TRECHO SELECIONADO
· · · · · · ·

Amores , estou aqui na Europa , entre um café com glamour e aquela velha curiosidade de quem ama um pós-reality mais do que muita festa do líder, quando Sarah Andrade resolveu falar do que quase todo ex-BBB sente e nem todo mundo admite com essa clareza. Nada de personagem blindada, nada de pose de superada com filtro bom. Ela apareceu para contar que está fazendo terapia depois de sair do programa e que precisou se afastar um pouco das redes para se colocar de pé. 
No relato, Sarah disse que o confinamento mexe com o psicológico de qualquer participante, seja eliminado cedo ou campeão, e explicou que aprendeu a importância desse cuidado desde a primeira passagem por reality, há cinco anos. Agora, depois do BBB 26, ela voltou a priorizar esse acompanhamento e deixou claro que preferiu cuidar dela antes de cuidar de produção de conteúdo, opinião alheia e cobrança de torcida. Também admitiu que ficou um período menos conectada ao programa, embora ainda acompanhe algumas coisas e siga torcendo por aliados que ficaram na casa. 
E aí entra a parte que eu acho mais cruelmente moderna dessa história. Sarah até tenta desapegar, mas o algoritmo tem alma de ex insistente e continua entregando BBB na cara dela. A própria ex-sister resumiu isso sem floreio, disse que a internet não a deixa esquecer. Como esse ambiente também é o trabalho dela, o desligamento total vira luxo de gente que não depende de engajamento para pagar boleto. 
O que Sarah escancarou, com todas as letras e um pouco de cansaço, é que o pós-reality tem menos brilho do que a plateia imagina. O público acha que acabou no discurso do Tadeu, mas para quem saiu da casa o programa continua em looping, na cabeça, no celular, nas menções, nas cobranças e naquele tribunal permanente da internet que adora exigir maturidade de gente recém-saída de um experimento de pressão emocional. Reality vende espontaneidade, mas entrega um tipo muito específico de confusão mental, com torcida organizada e comentário passivo-agressivo de brinde.
Também achei curioso como ela fez questão de separar uma coisa da outra. Sarah disse que vai continuar torcendo por quem gosta, votando, acompanhando do jeito que consegue, mas sem se deixar mastigar inteira pelo jogo. É uma posição menos espalhafatosa do que muita gente esperava e, justamente por isso, mais interessante. No fundo, ela trocou o plantão do feed por um gesto raríssimo nesse mercado de exposição crônica: recuar um pouco para não enlouquecer bonito em público.

· · · · · · ·

DADOS COLETADOS
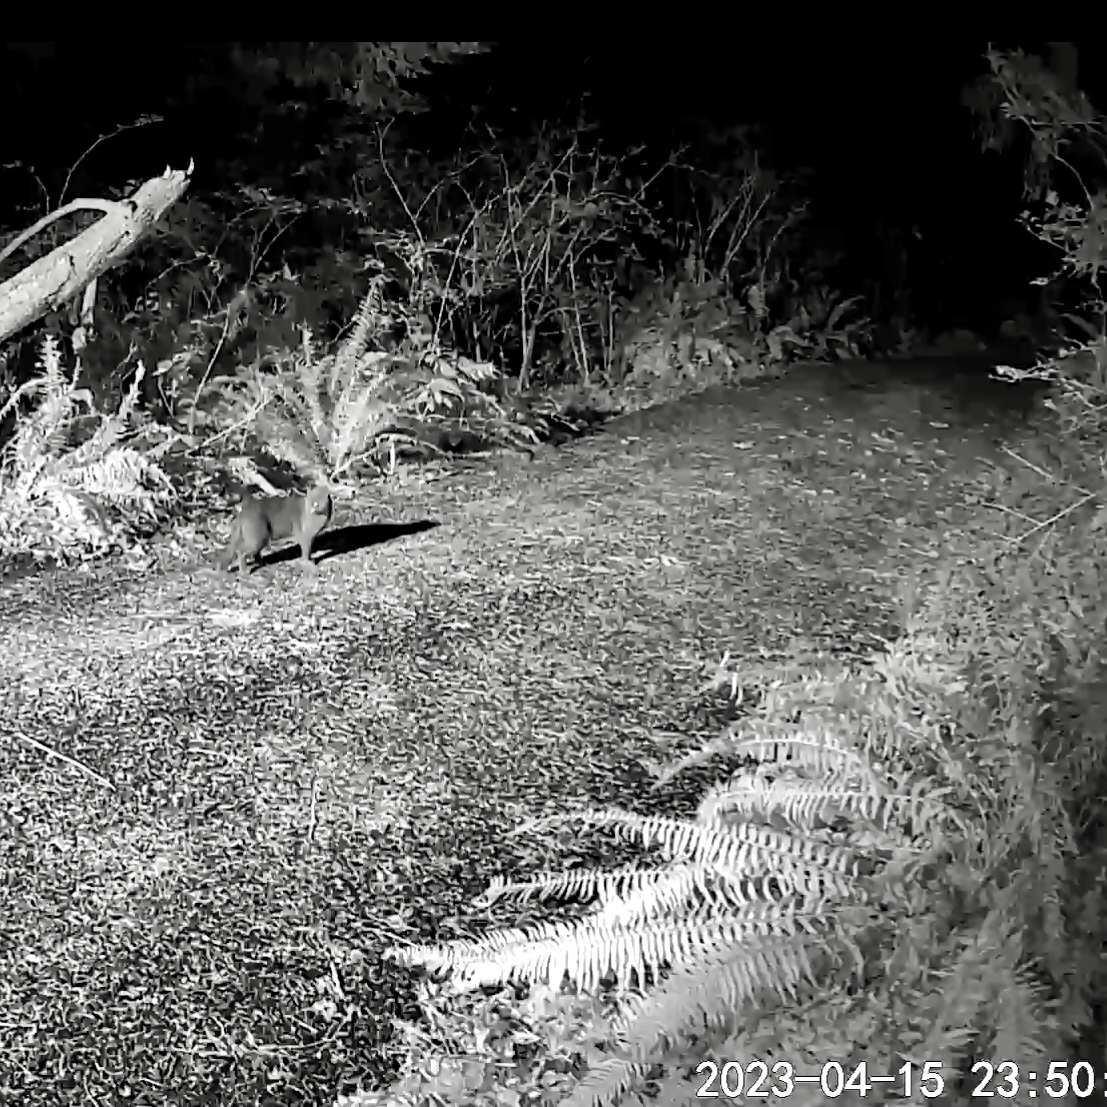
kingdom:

· · · · · · ·

PROBLEMA
Responda com base no texto sobre Sarah Andrade:
(a) Há quanto tempo foi a primeira passagem de Sarah por um reality?
(b) Segundo Sarah, o que a internet não a deixa fazer?
(c) Em que discurso o público acha que o programa acabou?

SOLUÇÃO DA TAREFA
(a) A primeira passagem de Sarah por um reality foi há cinco anos.
(b) Segundo Sarah, a internet não a deixa esquecer.
(c) O público acha que o programa acabou no discurso do Tadeu.